Cluster page — medicines optimisation
Medicines reconciliation after hospital discharge
The intervention
Why 7-day reconciliation is the highest-leverage safety intervention in primary care
Hospital discharge is the single highest-risk transition of care a patient experiences. Up to 60% of adults discharged from acute care have at least one unintentional medicines discrepancy at the point of return to general practice: a dose change not communicated, a medicine started in hospital without a community prescription, a long-term medicine intentionally stopped that the practice re-issues by default, or a new high-risk drug initiated without monitoring transfer. These discrepancies are a leading preventable cause of 30-day re-admission.

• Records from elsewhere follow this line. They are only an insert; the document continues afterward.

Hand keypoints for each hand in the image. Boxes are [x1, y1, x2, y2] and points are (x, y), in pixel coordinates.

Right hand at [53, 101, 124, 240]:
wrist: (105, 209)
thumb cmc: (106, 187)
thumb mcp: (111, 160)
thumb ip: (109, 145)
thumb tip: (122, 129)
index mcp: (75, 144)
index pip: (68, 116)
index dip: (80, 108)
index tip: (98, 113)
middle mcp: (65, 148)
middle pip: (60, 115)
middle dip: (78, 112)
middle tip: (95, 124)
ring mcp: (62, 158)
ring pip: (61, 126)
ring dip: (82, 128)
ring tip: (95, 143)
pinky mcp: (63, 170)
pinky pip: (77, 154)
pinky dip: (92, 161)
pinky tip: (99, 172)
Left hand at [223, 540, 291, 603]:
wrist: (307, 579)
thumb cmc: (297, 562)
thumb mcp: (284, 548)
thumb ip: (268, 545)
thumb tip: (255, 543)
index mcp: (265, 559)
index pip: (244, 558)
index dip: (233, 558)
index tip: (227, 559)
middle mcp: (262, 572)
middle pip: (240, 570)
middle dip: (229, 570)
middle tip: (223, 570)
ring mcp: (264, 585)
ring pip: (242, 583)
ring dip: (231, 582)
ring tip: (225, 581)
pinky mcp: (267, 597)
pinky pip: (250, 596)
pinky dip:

NICE NG5 sets the standard: reconciliation within 7 days of receipt of the discharge summary, by a competent clinician (pharmacist, IP nurse or GP). At PCN scale this is delivered by the clinical pharmacist team using a pharmacy-technician triaged inbox workflow, with prescribing changes made under the pharmacist's IP scope of practice and coded with the agreed SNOMED set.
Reconciliation workflow
The 7-day reconciliation SOP
- Discharge summary received in EMIS/SystmOne practice inbox
- Pharmacy technician triages within 24 hours — flags high-risk cases (HRD changes, opioids, anticoagulants, transplant medicines)

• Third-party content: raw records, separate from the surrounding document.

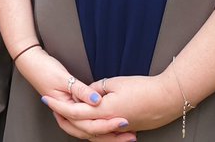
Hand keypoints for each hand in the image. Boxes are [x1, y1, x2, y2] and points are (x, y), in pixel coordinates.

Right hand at [18, 48, 133, 141]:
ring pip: (91, 132)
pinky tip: (116, 126)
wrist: (32, 64)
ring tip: (128, 134)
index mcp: (64, 110)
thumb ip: (81, 90)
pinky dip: (103, 127)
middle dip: (111, 135)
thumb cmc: (45, 70)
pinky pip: (90, 124)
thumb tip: (97, 100)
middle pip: (91, 133)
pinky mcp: (75, 110)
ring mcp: (71, 114)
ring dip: (109, 135)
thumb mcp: (64, 78)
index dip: (106, 124)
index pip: (87, 124)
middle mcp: (67, 116)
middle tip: (130, 132)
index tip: (122, 120)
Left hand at [42, 71, 179, 137]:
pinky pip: (105, 132)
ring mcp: (119, 129)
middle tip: (53, 109)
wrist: (168, 97)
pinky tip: (90, 123)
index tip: (46, 99)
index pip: (75, 111)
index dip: (58, 106)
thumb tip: (88, 94)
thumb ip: (97, 89)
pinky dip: (94, 129)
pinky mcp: (128, 129)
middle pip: (81, 127)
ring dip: (79, 126)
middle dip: (65, 119)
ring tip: (67, 116)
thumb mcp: (115, 82)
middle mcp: (110, 124)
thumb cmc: (143, 87)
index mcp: (104, 111)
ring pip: (93, 133)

- Clinical pharmacist completes record-level reconciliation against pre-admission medication list
- Prescribing changes made under IP scope; high-risk monitoring transfer arranged
- Patient contact (phone or video) for any clinically significant change
- GP partner copied on any change outside agreed scope
- SNOMED coding completed; outcome metric returned to PCN dashboard
Reconciliation KPIs
What good reconciliation performance looks like
Frequently asked questions
Reconciliation — FAQs
What is the NHS standard for post-discharge medicines reconciliation?+
Complete reconciliation within 7 days of discharge for every adult patient discharged from secondary or community hospital care. This is embedded in NICE NG5, the Discharge Medicines Service specification and most ICB local prescribing safety priorities.
Why does discharge reconciliation matter?+
Up to 60% of patients have at least one unintentional medicines discrepancy following hospital discharge — wrong dose, wrong drug, intentional change not communicated, or omitted resumption. These discrepancies are the largest single source of preventable medication-related re-admission in the over-65 cohort.
Who does discharge reconciliation in a PCN?+
Operationally most often the clinical pharmacist supported by the pharmacy technician. Technicians triage the discharge inbox, identify high-risk cases and prepare the record; the pharmacist completes the clinical reconciliation, makes prescribing changes and codes the work.
How does this link to the community Discharge Medicines Service (DMS)?+
DMS sits with community pharmacy and runs in parallel — the patient receives a medicines counselling intervention at their nominated community pharmacy after discharge. The primary care reconciliation is the clinical record-level activity. The two interventions are complementary, not duplicative.